=== Begin Enclosure ===

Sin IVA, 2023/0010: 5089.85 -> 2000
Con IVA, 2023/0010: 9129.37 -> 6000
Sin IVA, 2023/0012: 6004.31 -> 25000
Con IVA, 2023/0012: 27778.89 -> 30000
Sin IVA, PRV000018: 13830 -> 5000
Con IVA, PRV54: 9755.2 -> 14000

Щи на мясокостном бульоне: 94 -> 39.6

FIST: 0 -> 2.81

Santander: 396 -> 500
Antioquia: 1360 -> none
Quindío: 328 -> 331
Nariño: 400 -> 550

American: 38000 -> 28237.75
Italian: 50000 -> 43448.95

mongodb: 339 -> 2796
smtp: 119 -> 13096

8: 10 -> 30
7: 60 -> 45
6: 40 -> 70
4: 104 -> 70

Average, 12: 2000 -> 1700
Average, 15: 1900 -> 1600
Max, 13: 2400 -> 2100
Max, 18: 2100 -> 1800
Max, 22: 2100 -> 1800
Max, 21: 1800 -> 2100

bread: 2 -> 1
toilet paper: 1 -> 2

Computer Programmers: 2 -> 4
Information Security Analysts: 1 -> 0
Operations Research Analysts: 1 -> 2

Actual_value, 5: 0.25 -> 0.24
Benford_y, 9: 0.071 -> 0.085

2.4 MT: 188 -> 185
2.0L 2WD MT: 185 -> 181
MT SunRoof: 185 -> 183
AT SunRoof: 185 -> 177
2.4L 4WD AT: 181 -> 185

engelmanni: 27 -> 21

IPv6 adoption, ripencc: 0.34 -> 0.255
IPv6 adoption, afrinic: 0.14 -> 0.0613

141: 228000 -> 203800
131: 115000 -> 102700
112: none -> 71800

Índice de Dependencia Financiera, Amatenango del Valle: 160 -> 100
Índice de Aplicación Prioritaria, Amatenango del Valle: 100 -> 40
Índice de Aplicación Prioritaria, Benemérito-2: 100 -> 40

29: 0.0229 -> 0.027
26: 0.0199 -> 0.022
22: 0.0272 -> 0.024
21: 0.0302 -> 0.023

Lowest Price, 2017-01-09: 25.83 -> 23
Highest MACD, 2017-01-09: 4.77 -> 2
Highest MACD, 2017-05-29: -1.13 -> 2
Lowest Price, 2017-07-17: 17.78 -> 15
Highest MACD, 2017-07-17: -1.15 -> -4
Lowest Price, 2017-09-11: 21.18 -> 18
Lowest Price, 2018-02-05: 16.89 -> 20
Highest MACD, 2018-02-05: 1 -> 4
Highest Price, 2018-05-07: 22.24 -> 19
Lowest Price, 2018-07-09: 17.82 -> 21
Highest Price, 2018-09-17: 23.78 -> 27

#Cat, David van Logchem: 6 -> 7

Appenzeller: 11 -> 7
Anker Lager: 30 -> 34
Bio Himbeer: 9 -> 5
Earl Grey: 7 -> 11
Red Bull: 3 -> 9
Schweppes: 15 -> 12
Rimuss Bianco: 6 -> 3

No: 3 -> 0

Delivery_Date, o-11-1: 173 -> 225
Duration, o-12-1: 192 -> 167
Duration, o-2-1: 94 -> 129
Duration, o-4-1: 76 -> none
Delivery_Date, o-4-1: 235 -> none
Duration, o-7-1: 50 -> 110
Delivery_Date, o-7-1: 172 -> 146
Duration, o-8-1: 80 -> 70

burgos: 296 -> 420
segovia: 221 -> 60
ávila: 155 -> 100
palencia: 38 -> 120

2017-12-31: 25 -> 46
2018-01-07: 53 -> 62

=== End Enclosure ===

The line containing "Delivery_Date, o-4-1: 235 -> none" marks the end. Please print exactly every line from the top of the data to it, both included, and nothing more.

§ **RESPONSE FOR THIS EXERCISE**:
Sin IVA, 2023/0010: 5089.85 -> 2000
Con IVA, 2023/0010: 9129.37 -> 6000
Sin IVA, 2023/0012: 6004.31 -> 25000
Con IVA, 2023/0012: 27778.89 -> 30000
Sin IVA, PRV000018: 13830 -> 5000
Con IVA, PRV54: 9755.2 -> 14000

Щи на мясокостном бульоне: 94 -> 39.6

FIST: 0 -> 2.81

Santander: 396 -> 500
Antioquia: 1360 -> none
Quindío: 328 -> 331
Nariño: 400 -> 550

American: 38000 -> 28237.75
Italian: 50000 -> 43448.95

mongodb: 339 -> 2796
smtp: 119 -> 13096

8: 10 -> 30
7: 60 -> 45
6: 40 -> 70
4: 104 -> 70

Average, 12: 2000 -> 1700
Average, 15: 1900 -> 1600
Max, 13: 2400 -> 2100
Max, 18: 2100 -> 1800
Max, 22: 2100 -> 1800
Max, 21: 1800 -> 2100

bread: 2 -> 1
toilet paper: 1 -> 2

Computer Programmers: 2 -> 4
Information Security Analysts: 1 -> 0
Operations Research Analysts: 1 -> 2

Actual_value, 5: 0.25 -> 0.24
Benford_y, 9: 0.071 -> 0.085

2.4 MT: 188 -> 185
2.0L 2WD MT: 185 -> 181
MT SunRoof: 185 -> 183
AT SunRoof: 185 -> 177
2.4L 4WD AT: 181 -> 185

engelmanni: 27 -> 21

IPv6 adoption, ripencc: 0.34 -> 0.255
IPv6 adoption, afrinic: 0.14 -> 0.0613

141: 228000 -> 203800
131: 115000 -> 102700
112: none -> 71800

Índice de Dependencia Financiera, Amatenango del Valle: 160 -> 100
Índice de Aplicación Prioritaria, Amatenango del Valle: 100 -> 40
Índice de Aplicación Prioritaria, Benemérito-2: 100 -> 40

29: 0.0229 -> 0.027
26: 0.0199 -> 0.022
22: 0.0272 -> 0.024
21: 0.0302 -> 0.023

Lowest Price, 2017-01-09: 25.83 -> 23
Highest MACD, 2017-01-09: 4.77 -> 2
Highest MACD, 2017-05-29: -1.13 -> 2
Lowest Price, 2017-07-17: 17.78 -> 15
Highest MACD, 2017-07-17: -1.15 -> -4
Lowest Price, 2017-09-11: 21.18 -> 18
Lowest Price, 2018-02-05: 16.89 -> 20
Highest MACD, 2018-02-05: 1 -> 4
Highest Price, 2018-05-07: 22.24 -> 19
Lowest Price, 2018-07-09: 17.82 -> 21
Highest Price, 2018-09-17: 23.78 -> 27

#Cat, David van Logchem: 6 -> 7

Appenzeller: 11 -> 7
Anker Lager: 30 -> 34
Bio Himbeer: 9 -> 5
Earl Grey: 7 -> 11
Red Bull: 3 -> 9
Schweppes: 15 -> 12
Rimuss Bianco: 6 -> 3

No: 3 -> 0

Delivery_Date, o-11-1: 173 -> 225
Duration, o-12-1: 192 -> 167
Duration, o-2-1: 94 -> 129
Duration, o-4-1: 76 -> none
Delivery_Date, o-4-1: 235 -> none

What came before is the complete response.